- [Data records]:
Content starts
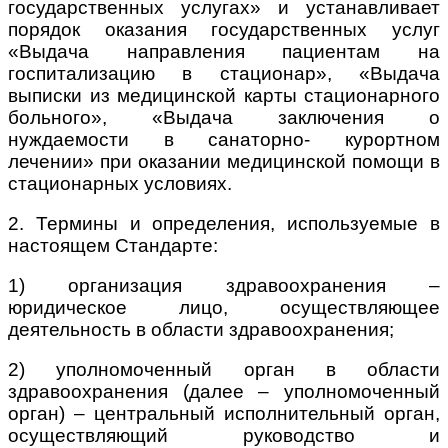
государственных услугах» и устанавливает
порядок оказания государственных услуг
«Выдача направления пациентам на
госпитализацию в стационар», «Выдача
выписки из медицинской карты стационарного
больного», «Выдача заключения о
нуждаемости в санаторно- курортном
лечении» при оказании медицинской помощи в
стационарных условиях.
2. Термины и определения, используемые в
настоящем Стандарте:
1) организация здравоохранения –
юридическое лицо, осуществляющее
деятельность в области здравоохранения;
2) уполномоченный орган в области
здравоохранения (далее – уполномоченный
орган) – центральный исполнительный орган,
осуществляющий руководство и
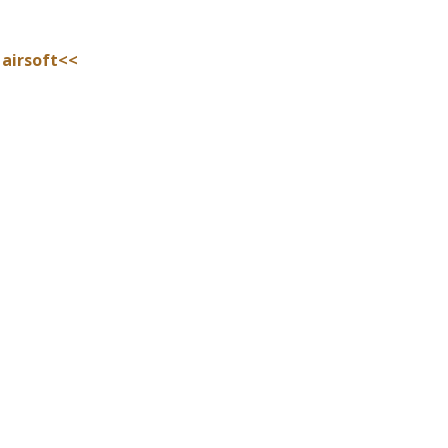
 airsoft<<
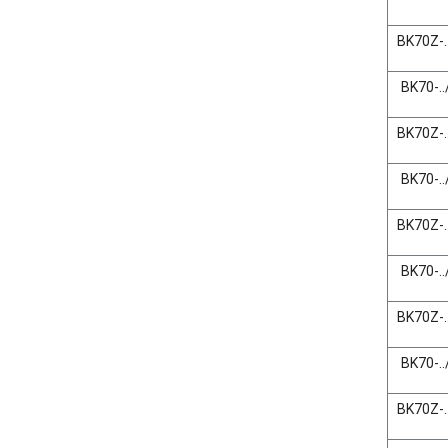
BK70Z-..
BK70-..
BK70Z-..
BK70-..
BK70Z-..
BK70-..
BK70Z-..
BK70-..
BK70Z-..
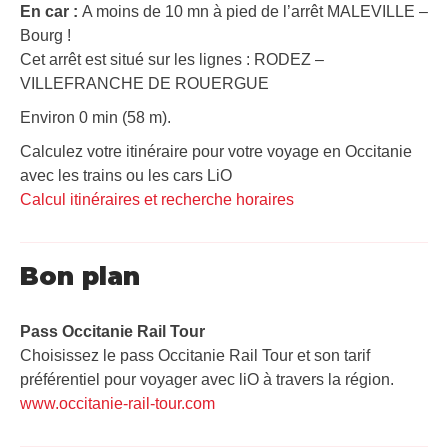
En car :
A moins de 10 mn à pied de l’arrêt MALEVILLE –
Bourg !
Cet arrêt est situé sur les lignes : RODEZ –
VILLEFRANCHE DE ROUERGUE
Environ 0 min (58 m).
Calculez votre itinéraire pour votre voyage en Occitanie
avec les trains ou les cars LiO
Calcul itinéraires et recherche horaires
Bon plan
Pass Occitanie Rail Tour​
Choisissez le pass Occitanie Rail Tour et son tarif
préférentiel pour voyager avec liO à travers la région.
www.occitanie-rail-tour.com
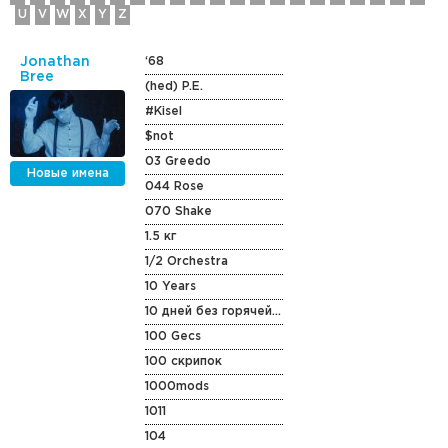
U
V
W
X
Y
Z
Jonathan
‘68
Bree
(hed) P.E.
#Kisel
$not
03 Greedo
Новые имена
044 Rose
070 Shake
1.5 кг
1/2 Orchestra
10 Years
10 дней без горячей воды
100 Gecs
100 скрипок
1000mods
1011
104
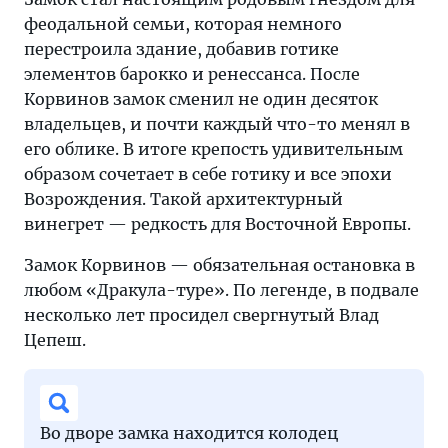
феодальной семьи, которая немного
перестроила здание, добавив готике
элементов барокко и ренессанса. После
Корвинов замок сменил не один десяток
владельцев, и почти каждый что-то менял в
его облике. В итоге крепость удивительным
образом сочетает в себе готику и все эпохи
Возрождения. Такой архитектурный
винегрет — редкость для Восточной Европы.
Замок Корвинов — обязательная остановка в
любом «Дракула-туре». По легенде, в подвале
несколько лет просидел свергнутый Влад
Цепеш.
Во дворе замка находится колодец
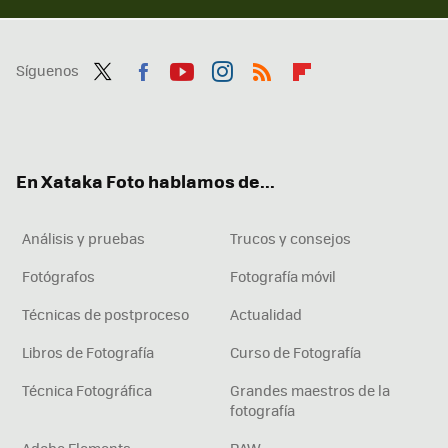
Síguenos
Twit
Fac
You
Inst
RSS
Flip
ter
ebo
tub
agr
boa
ok
e
am
rd
En Xataka Foto hablamos de...
Análisis y pruebas
Trucos y consejos
Fotógrafos
Fotografía móvil
Técnicas de postproceso
Actualidad
Libros de Fotografía
Curso de Fotografía
Técnica Fotográfica
Grandes maestros de la
fotografía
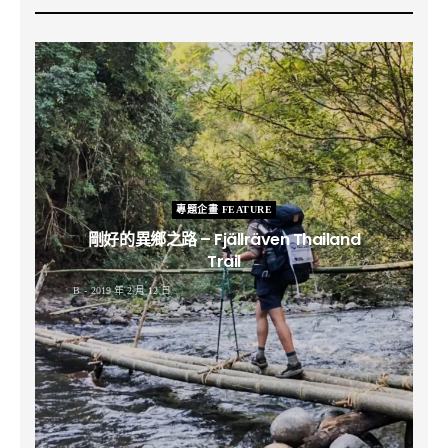
專題企畫 FEATURE
剛好的異鄉之路 – Fjällräven Thailand
Trail
B
2019 年 2 月 12 日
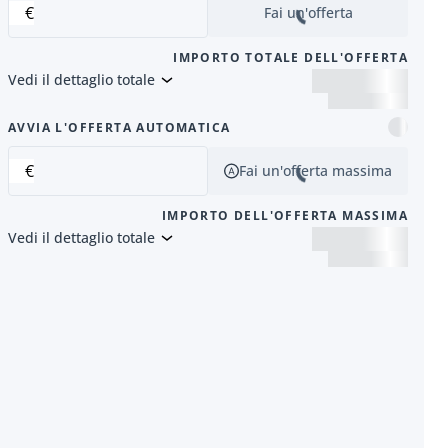
€
Fai un'offerta
IMPORTO TOTALE DELL'OFFERTA
Vedi il dettaglio totale
successivo
AVVIA L'OFFERTA AUTOMATICA
€
Fai un'offerta massima
IMPORTO DELL'OFFERTA MASSIMA
Vedi il dettaglio totale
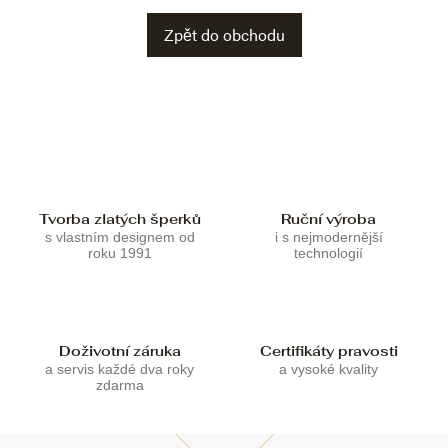
Zpět do obchodu
Tvorba zlatých šperků
Ruční výroba
s vlastním designem od
i s nejmodernější
roku 1991
technologií
Doživotní záruka
Certifikáty pravosti
a servis každé dva roky
a vysoké kvality
zdarma
Z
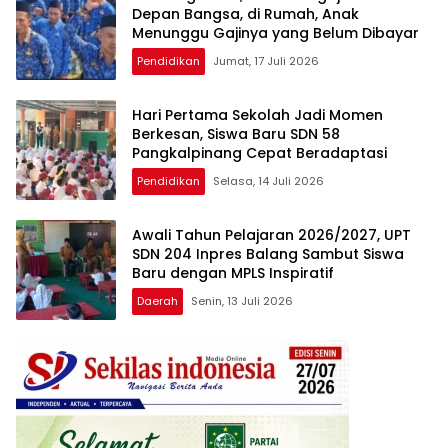
Depan Bangsa, di Rumah, Anak
Menunggu Gajinya yang Belum Dibayar
Pendidikan
Jumat, 17 Juli 2026
Hari Pertama Sekolah Jadi Momen
Berkesan, Siswa Baru SDN 58
Pangkalpinang Cepat Beradaptasi
Pendidikan
Selasa, 14 Juli 2026
Awali Tahun Pelajaran 2026/2027, UPT
SDN 204 Inpres Balang Sambut Siswa
Baru dengan MPLS Inspiratif
Daerah
Senin, 13 Juli 2026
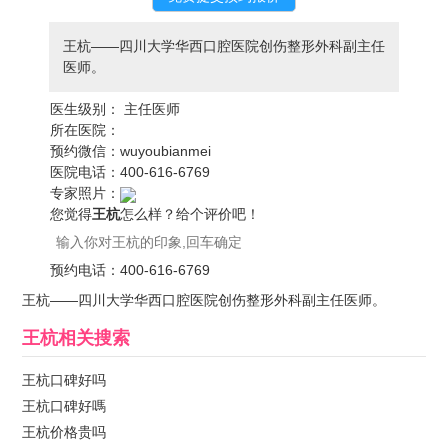
王杭——四川大学华西口腔医院创伤整形外科副主任
医师。
医生级别：
主任医师
所在医院：
预约微信：
wuyoubianmei
医院电话：
400-616-6769
专家照片：
您觉得
王杭
怎么样？给个评价吧！
预约电话：
400-616-6769
王杭——四川大学华西口腔医院创伤整形外科副主任医师。
王杭
相关搜索
王杭口碑好吗
王杭口碑好嗎
王杭价格贵吗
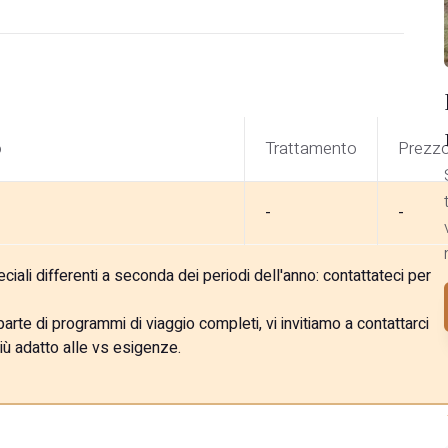
o
Trattamento
Prezz
-
-
ali differenti a seconda dei periodi dell'anno: contattateci per
rte di programmi di viaggio completi, vi invitiamo a contattarci
iù adatto alle vs esigenze.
Content ends
- [WHAT THE TASK ASKS]: Take every line above that includes "Выдача" and list it.

- [TASK SOLUTION]:
«Выдача направления пациентам на
госпитализацию в стационар», «Выдача
больного», «Выдача заключения о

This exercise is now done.